In community property states which include Arizona, California, Idaho, Louisiana, New Mexico, Nevada, Texas, Washington, and Wisconsin, partners or spouses can hold property in community, meaning that they both are owning it together. 

 Alaska also allows spouses to designate real estate as community property, and Kentucky, South Dakota, and Tennessee allow spouses to create special community property trusts.

In such a case, if one of the spouses passes away without naming any beneficiary, then the title of the property automatically passes to the surviving spouse. BUT, in their lifetime, both of the spouses have complete legal right to leave their half-interest in community property to whomever they desire.

10. Title Issues in Tenancy in Common

A rare thing, but sometimes co-owners own a real estate property as tenants in common, for example, if they were siblings who inherited a house from their parents together.

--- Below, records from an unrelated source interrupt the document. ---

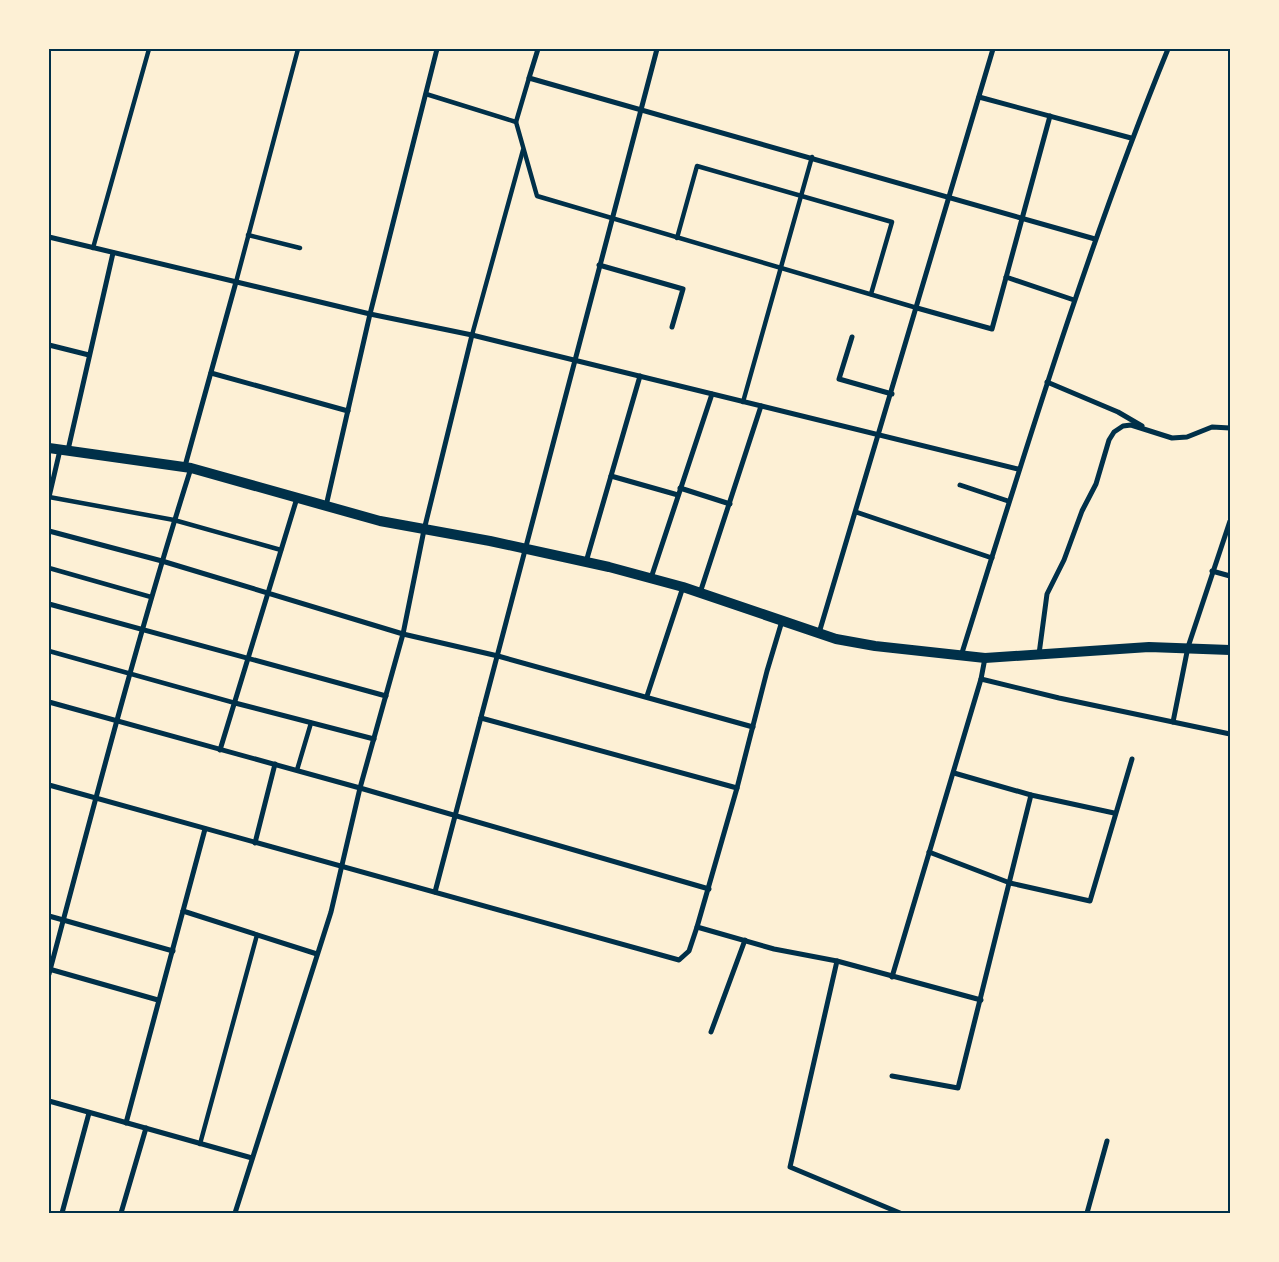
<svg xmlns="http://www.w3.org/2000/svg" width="1279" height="1262" viewBox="0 0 1279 1262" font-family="'Exo 2',sans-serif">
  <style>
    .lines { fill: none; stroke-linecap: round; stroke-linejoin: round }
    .pedestrian { stroke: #003049; stroke-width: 4.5 }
    .minor { stroke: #003049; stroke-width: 5 }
    .secondary { stroke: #003049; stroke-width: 10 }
    .neatline { fill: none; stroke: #003049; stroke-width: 2 }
  </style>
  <rect width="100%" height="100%" fill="#fdf0d5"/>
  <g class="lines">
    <g class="pedestrian">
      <polyline points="426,94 516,122 537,196 917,308"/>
      <polyline points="516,122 529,78"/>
      <polyline points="248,235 300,248"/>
      <polyline points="677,238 697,166 892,222 871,294"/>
      <polyline points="93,248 149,49"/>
      <polyline points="236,282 298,49"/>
      <polyline points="472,335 523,150"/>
      <polyline points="743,402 812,157"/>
      <polyline points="49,497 174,520 281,550"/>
      <polyline points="49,568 151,597"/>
      <polyline points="49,651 235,703"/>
      <polyline points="297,770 311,723"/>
      <polyline points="200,1144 257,935"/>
    </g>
    <g class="minor">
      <polyline points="538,49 529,78 1095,239"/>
      <polyline points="979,97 1131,138"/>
      <polyline points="49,237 370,314 472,335 1018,469"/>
      <polyline points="599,265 683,289 672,327"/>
      <polyline points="1006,277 1074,300"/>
      <polyline points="917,308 992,329 1050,116"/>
      <polyline points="852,337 839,379 892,394"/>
      <polyline points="49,345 89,355"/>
      <polyline points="211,373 348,411"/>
      <polyline points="1047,382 1118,412 1142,426"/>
      <polyline points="68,450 113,253"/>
      <polyline points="185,466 236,282"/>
      <polyline points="611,476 678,495"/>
      <polyline points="960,485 1008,501"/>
      <polyline points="680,488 730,504"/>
      <polyline points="49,497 60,450"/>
      <polyline points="326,506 370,314 437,49"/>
      <polyline points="856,512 992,558"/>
      <polyline points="49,531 162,561 403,634 498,656 753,727"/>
      <polyline points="586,562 640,376"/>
      <polyline points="1212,571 1230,576"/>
      <polyline points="651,578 712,394"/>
      <polyline points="700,593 761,406"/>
      <polyline points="49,604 386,696"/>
      <polyline points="819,633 993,49"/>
      <polyline points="1039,654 1047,594 1064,560 1082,511 1096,484 1109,440 1114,432 1123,426 1131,425 1172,438 1187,437 1212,427 1230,428"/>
      <path d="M961 656C1025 452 1087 247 1168 49"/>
      <polyline points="981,679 1059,698 1230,734"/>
      <polyline points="647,696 683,587"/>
      <polyline points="49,702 360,788 709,889"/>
      <polyline points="235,703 374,739"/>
      <polyline points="481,718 737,788"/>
      <polyline points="1173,722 1188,647 1230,521"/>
      <polyline points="220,750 297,498"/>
      <polyline points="954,773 1031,795 1114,813"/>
      <polyline points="49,785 679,960 689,951 697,927 737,788 767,671 782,621"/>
      <polyline points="255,843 275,764"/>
      <polyline points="929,852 1010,883 1090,901 1132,759"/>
      <polyline points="435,892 657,49"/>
      <polyline points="183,911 317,954"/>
      <polyline points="49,916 173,951"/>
      <polyline points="697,927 774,949 837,961 981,1000"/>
      <polyline points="837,961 790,1167 900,1213"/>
      <polyline points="49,969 158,1000"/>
      <path d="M49 974C94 805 138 635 191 468"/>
      <polyline points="892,977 981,679 985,658"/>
      <polyline points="711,1032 745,940"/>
      <polyline points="892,1076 958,1088 1031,795"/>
      <polyline points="49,1101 252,1158"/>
      <polyline points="126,1123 205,829"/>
      <polyline points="62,1213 89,1113"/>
      <polyline points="121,1213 146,1128"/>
      <polyline points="235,1213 331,912 360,788 403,634 424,530 472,335"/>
      <polyline points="1087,1213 1107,1141"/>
    </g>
    <polyline class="secondary" points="49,448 191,468 380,521 490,541 609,567 683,587 836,639 875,646 985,658 1149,647 1230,650"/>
  </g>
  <rect width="1279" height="1262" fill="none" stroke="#fdf0d5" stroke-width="100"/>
  <rect x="50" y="50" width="1179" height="1162" class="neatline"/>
</svg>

Here too, both of the owners can name any beneficiary, that they choose in their will. However, if there is no will, a probate proceeding is a necessity to decide the ownership of that half of the property. Hence, the deceased co-owner’s interest in the property passes under state law to the closest relatives.

To Wrap Up

In conclusion, when dealing with property especially real estate and its title ownership, one should first decide if the situation requires a probate proceeding or not by contacting some legal personnel, well versed in title issues. While transferring the title, ensure that all legal documents are correct and all interested parties are contacted and informed of the situation.